IL GALLO SFRACELLATO

    
    Nel giorno del voto, penso sia utile ricordare che un’altra morale è possibile. Perciò sentite questa.
     Eravamo appena fuori dall’alba, quando suonò il campanello e svegliò tutta la famiglia. Io fui più lesto degli altri ed aprii la porta. Risposi con un saluto al suo saluto e subito gli guardai le scarpe; erano davvero enormi ed ancora non so capacitarmi di come un uomo così basso e tarchiato potesse navigare in scarpe tanto grosse e pesanti.
     Quell’osservazione, mi aveva perfino fatto ignorare che egli reggeva con sforzo nella mano un grosso gallo che quasi toccava con la cresta il pavimento.
     Solo allora mi scossi, spaurito per quello che poteva succedere. E fu proprio in quel momento che mio padre dal letto mi chiamò per chiedere chi fosse.

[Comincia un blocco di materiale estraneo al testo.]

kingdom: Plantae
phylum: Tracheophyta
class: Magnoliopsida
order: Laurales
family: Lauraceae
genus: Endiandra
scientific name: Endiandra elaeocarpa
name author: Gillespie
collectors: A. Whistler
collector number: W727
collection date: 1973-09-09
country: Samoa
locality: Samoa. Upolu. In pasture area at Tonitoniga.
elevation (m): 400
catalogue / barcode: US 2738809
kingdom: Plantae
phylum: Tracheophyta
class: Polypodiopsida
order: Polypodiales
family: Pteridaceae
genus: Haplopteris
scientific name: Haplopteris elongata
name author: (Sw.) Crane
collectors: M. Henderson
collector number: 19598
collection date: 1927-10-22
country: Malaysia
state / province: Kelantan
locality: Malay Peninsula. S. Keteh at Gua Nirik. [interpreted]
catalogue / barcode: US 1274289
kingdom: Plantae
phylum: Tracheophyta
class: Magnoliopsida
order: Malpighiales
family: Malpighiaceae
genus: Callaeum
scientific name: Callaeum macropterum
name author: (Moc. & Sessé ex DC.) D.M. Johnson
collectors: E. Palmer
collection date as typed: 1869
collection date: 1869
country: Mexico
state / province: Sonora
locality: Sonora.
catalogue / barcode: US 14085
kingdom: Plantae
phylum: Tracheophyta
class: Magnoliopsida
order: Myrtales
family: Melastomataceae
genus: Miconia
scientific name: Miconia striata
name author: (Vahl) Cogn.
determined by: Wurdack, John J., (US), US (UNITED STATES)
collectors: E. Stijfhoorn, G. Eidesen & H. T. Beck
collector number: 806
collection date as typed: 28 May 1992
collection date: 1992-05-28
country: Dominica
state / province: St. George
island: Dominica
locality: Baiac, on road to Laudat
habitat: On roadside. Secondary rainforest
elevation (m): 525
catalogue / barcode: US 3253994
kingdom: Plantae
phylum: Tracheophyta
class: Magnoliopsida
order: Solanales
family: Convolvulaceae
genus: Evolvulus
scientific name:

     “Ma come, a quest’ora?” disse, pur sapendo che per uno come lui, tutto dedito alla politica, le ore prima della partenza e quelle del pranzo erano le più propizie per essere trovato. Infilati i pantaloni, andò verso l’uscio. Ma nemmeno ci arrivò che già i suoi occhi presero a roteare. Quelle erano le occasioni che lo mettevano maggiormente in crisi. Comunque, disse che non poteva accettare ciò che l’uomo, venuto a piedi dalla sua campagna, voleva regalargli. E spingi che ti respingo, il povero contadino cercava d’infilar dentro quello che mio padre voleva rimandar fuori. Io volevo piangere nel vedere la sofferenza che copriva il volto dell’uomo, il quale infine dovette ritirarsi sconfitto col suo gallo.
     Non s’accorse di niente, quando sbucò dal portone e fu un sol lampo. La macchina arrivò d’improvviso, il vecchio aveva appena disceso l’ultimo scalino, lo spavento gli dischiuse la presa, il gallo scappò via, la macchina lo prese in pieno e lo disintegrò.
     Questa volta era l’uomo che voleva piangere, sollevò la testa verso la tendina dove io, non visto, avevo seguito tutta la scena, alzò la mano, imprecò, se la portò a taglio in bocca e sconsolato dovette riprendere la via della campagna.